Monday, September 10, 2007

Family Secrets

This afternoon a jury in federal court in Chicago convicted five men in what's come to be known as the Family Secrets trial. Joseph Lombardo, 78; Frank Calabrese, Sr., 70, James Marcello, 65, Paul Schiro, 70 and Anthony Doyle, 62 were convicted of a wide ranging number of charges including 18 Murders and a variety of conspiracy and racketeering charges.

The trial, which lasted nearly ten weeks, was the most important case of its kind in years. Lead prosecutors, Patrick Fitzgerald and John Scully wove together a substantial case and are to be commended for their efforts.

One of the documents prepared by the prosecution for trial, the Santiago Proffer, indicated their belief that Joseph Lombardo (known as "the Clown") was the triggerman who killed Richard Cain on December 20, 1973. Richard's murder was not included in the indictment because of a lack of physical evidence.

Sentencing will happen at some point in the future, but it's unlikely that Lombardo will see the light of day.

Illinois Women's Press Association Book Fair

On October 20, 2007 I'll be appearing at the Illinois Women's Press Association Book Fair to be held at the Chicago Cultural Center.

The Chicago Cultural Center is located at 77 East Randolph Street in downtownChicago. The building occupies the block bordered by Michigan Avenue to the east, Randolph Street to the north, Garland Court to the west, and Washington Street to the south.

I'll look forward to meeting you and talking about The Tangled Web.

Friday, September 07, 2007

Decatur Book Festival

For any of you who attended the Decatur Book Festival last weekend, you were subjected to one of the finest book events in the Southeast. Last year more than 50,000 people attended, that's pretty impressive when you consider that the Printer's Row Book Festival in Chicago only draws 70,000.

The crowd was impressive this year and, best of all, they bought lots of books.

I'm going back to Chicago in October, more on that later...

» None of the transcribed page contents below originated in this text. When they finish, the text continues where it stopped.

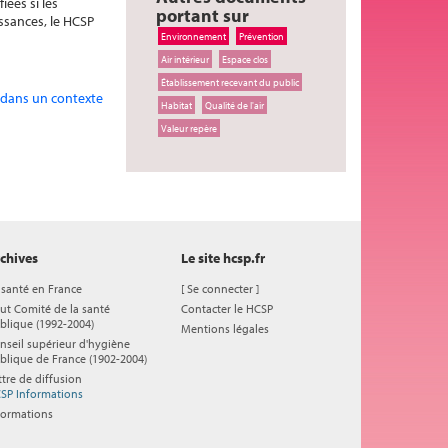
ées si les
portant sur
ssances, le HCSP
Environnement
Prévention
Air intérieur
Espace clos
Établissement recevant du public
 dans un contexte
Habitat
Qualité de l'air
Valeur repère
chives
Le site hcsp.fr
 santé en France
[
Se connecter
]
ut Comité de la santé
Contacter le HCSP
blique (1992-2004)
Mentions légales
nseil supérieur d'hygiène
blique de France (1902-2004)
ttre de diffusion
SP Informations
formations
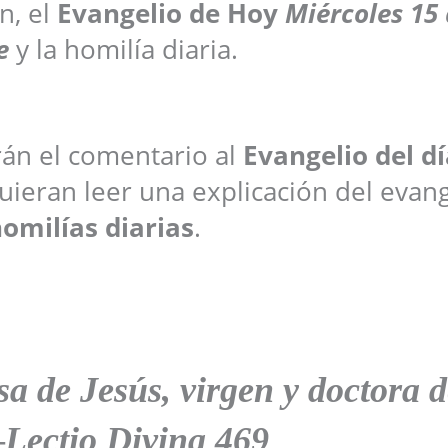
n, el
Evangelio de Hoy
Miércoles
15
e
y la homilía diaria.
arán el comentario al
Evangelio del dí
ieran leer una explicación del evang
omilías diarias
.
 de Jesús, virgen y doctora d
–
Lectio Divina 469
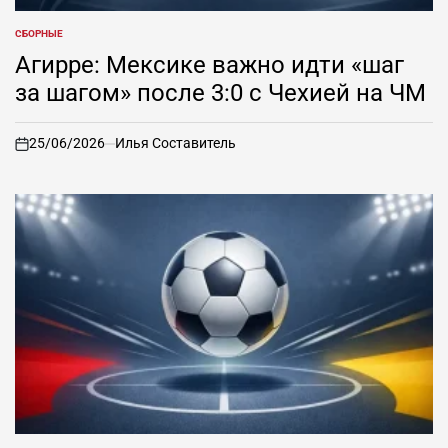
СБОРНЫЕ
ОПУБЛИКОВАНО
В
Агирре: Мексике важно идти «шаг
за шагом» после 3:0 с Чехией на ЧМ
25/06/2026
Илья Составитель
on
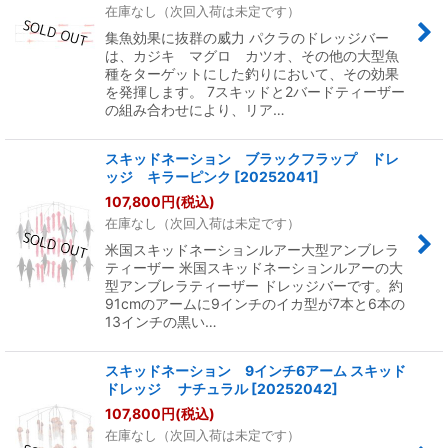
在庫なし（次回入荷は未定です）
集魚効果に抜群の威力 パクラのドレッジバー
は、カジキ マグロ カツオ、その他の大型魚
種をターゲットにした釣りにおいて、その効果
を発揮します。 7スキッドと2バードティーザー
の組み合わせにより、リア…
スキッドネーション ブラックフラップ ドレ
ッジ キラーピンク
[
20252041
]
107,800
円
(税込)
在庫なし（次回入荷は未定です）
米国スキッドネーションルアー大型アンブレラ
ティーザー 米国スキッドネーションルアーの大
型アンブレラティーザー ドレッジバーです。約
91cmのアームに9インチのイカ型が7本と6本の
13インチの黒い…
スキッドネーション 9インチ6アーム スキッド
ドレッジ ナチュラル
[
20252042
]
107,800
円
(税込)
在庫なし（次回入荷は未定です）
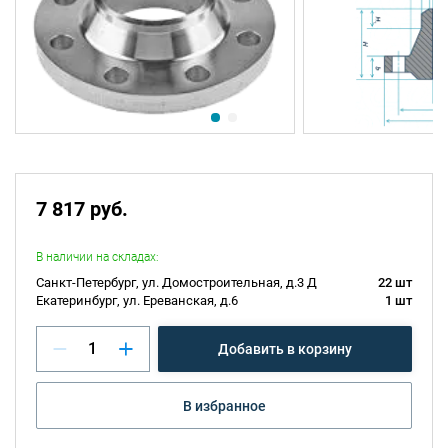
7 817 руб.
В наличии на складах:
Санкт-Петербург, ул. Домостроительная, д.3 Д
22 шт
Екатеринбург, ул. Ереванская, д.6
1 шт
Добавить в корзину
В избранное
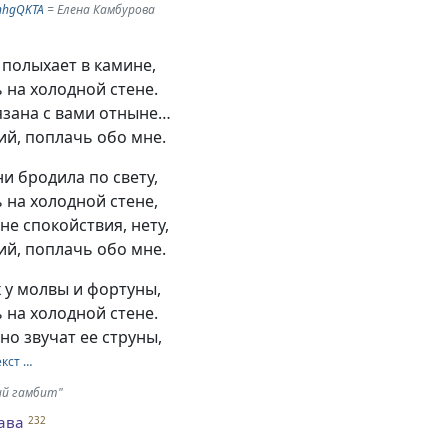
lnhgQKTA
= Елена Камбурова
полыхает в камине,
ь на холодной стене.
язана с вами отныне…
ий, поплачь обо мне.
ни бродила по свету,
ь на холодной стене,
не спокойствия, нету,
ий, поплачь обо мне.
х у молвы и фортуны,
ь на холодной стене.
 но звучат ее струны,
екст …
ий гамбит"
ава
232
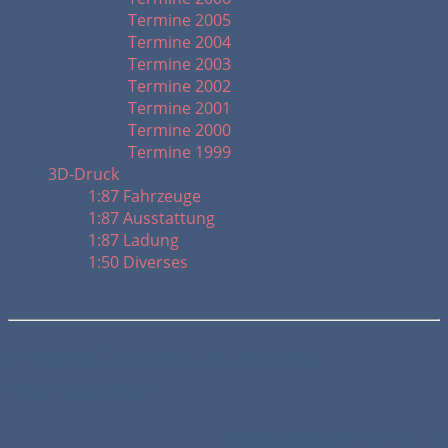
Termine 2005
Termine 2004
Termine 2003
Termine 2002
Termine 2001
Termine 2000
Termine 1999
3D-Druck
1:87 Fahrzeuge
1:87 Ausstattung
1:87 Ladung
1:50 Diverses
MAN TGX XLX Euro 6c Lkw-
Transporter
Veröffentlicht am 20.07.2018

Thursday, September 06, 2007

Update for September 6, 2007

On my recent trip to Chicago to promote The Tangled Web, I was interviewed on WBEZ a Chicago affiliate of NPR by Richard Steele, a talented interviewer who clearly did his homework. You can listen to interview by clicking on this link:
http://www.chicagopublicradio.org/Program_848_Segment.aspx?segmentID=12978

Another interview with a cable access station is now available on the web. They'll be running the interview in a week or so on Comcast channel 19 in Chicagoland.
http://video.google.com/videoplay?docid=-4778540979621885458

The Family Secrets trial went to the jury on Tuesday (September 4) and it's anyone's guess how long it will take to reach a verdict. In the last two days they've asked the judge to define usury and intimidation. The judge refused to give them a dictionary and they later discovered that usury is actually defined in the indictment. I wonder what ever possessed them to read the indictment?